Reconstitution math (5 mg RUO vial)
| BAC water added | Concentration | Per IU (U-100) | For 2 mg dose |
|---|---|---|---|
| 1 mL | 5,000 mcg/mL | 50 mcg | 40 IU |
| 2 mL | 2,500 mcg/mL | 25 mcg | 80 IU (exceeds syringe) |
Note the label dose is 2 mg (= 2,000 mcg), which is larger than most research-vial sizing contemplates. Researchers using RUO tesamorelin typically have 5 mg vials and reconstitute with 1 mL; 40 IU on a U-100 syringe = 0.4 mL = 2,000 mcg.
Where to read further
- Falutz J, et al. "Metabolic effects of a growth hormone-releasing factor in patients with HIV." N. Engl. J. Med. 2007;357:2359–70.

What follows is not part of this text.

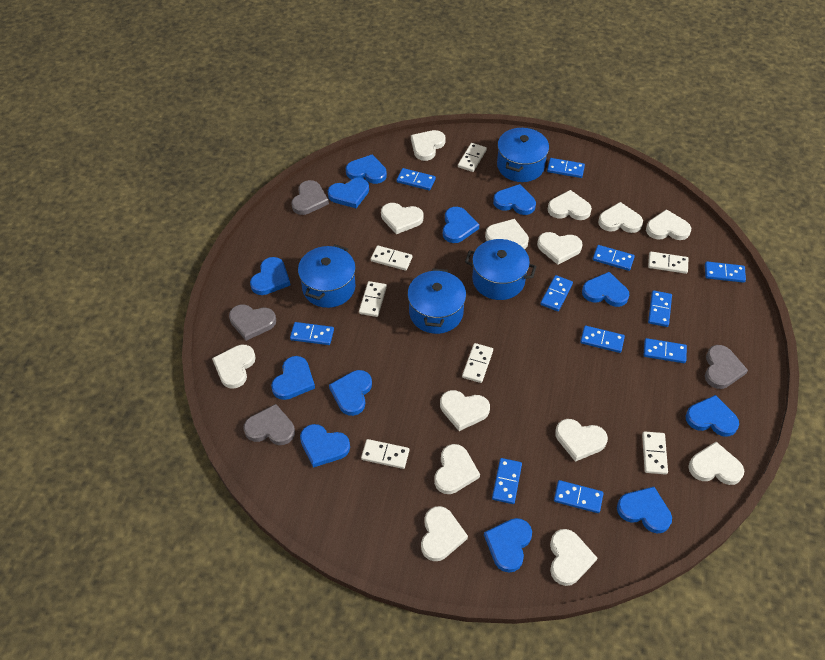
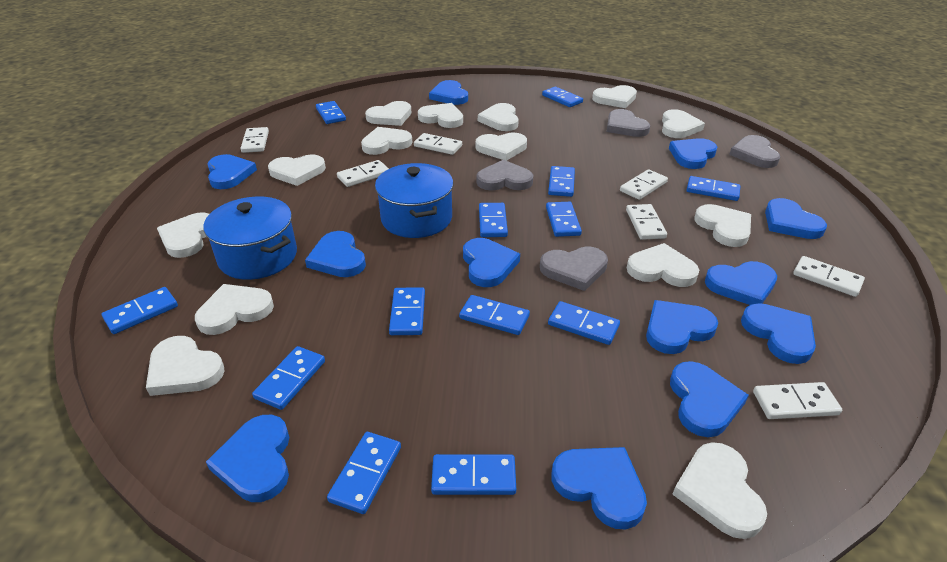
blue domino: [290,322,334,345] [397,168,436,191] [492,458,522,504] [540,275,573,311] [547,158,585,178] [554,480,604,513] [580,326,625,353] [593,245,635,271] [644,338,687,363] [648,290,672,327] [705,262,746,283] = 11 -> [102,287,178,334] [252,346,325,410] [316,101,346,124] [327,432,401,514] [389,287,425,335] [431,454,516,495] [459,295,530,335] [479,203,508,237] [542,87,583,107] [546,202,582,237] [548,166,575,197] [548,301,620,345] [687,176,741,201] = 13
blue pot: [298,245,356,308] [407,268,466,334] [465,239,536,300] [497,127,549,182] = 4 -> [203,196,297,280] [375,163,453,238] = 2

- Stanley TL, et al. "Reduction in visceral adiposity is associated with an improved metabolic profile in HIV-infected patients receiving tesamorelin." Clin. Infect. Dis. 2012;54(11):1642–51.
- Stanley TL, et al. "Effects of tesamorelin on hepatic fat and visceral fat in HIV-infected patients." JAMA 2014;312(4):380–9.
- FDA. Egrifta SV (tesamorelin for injection) prescribing information, current revision.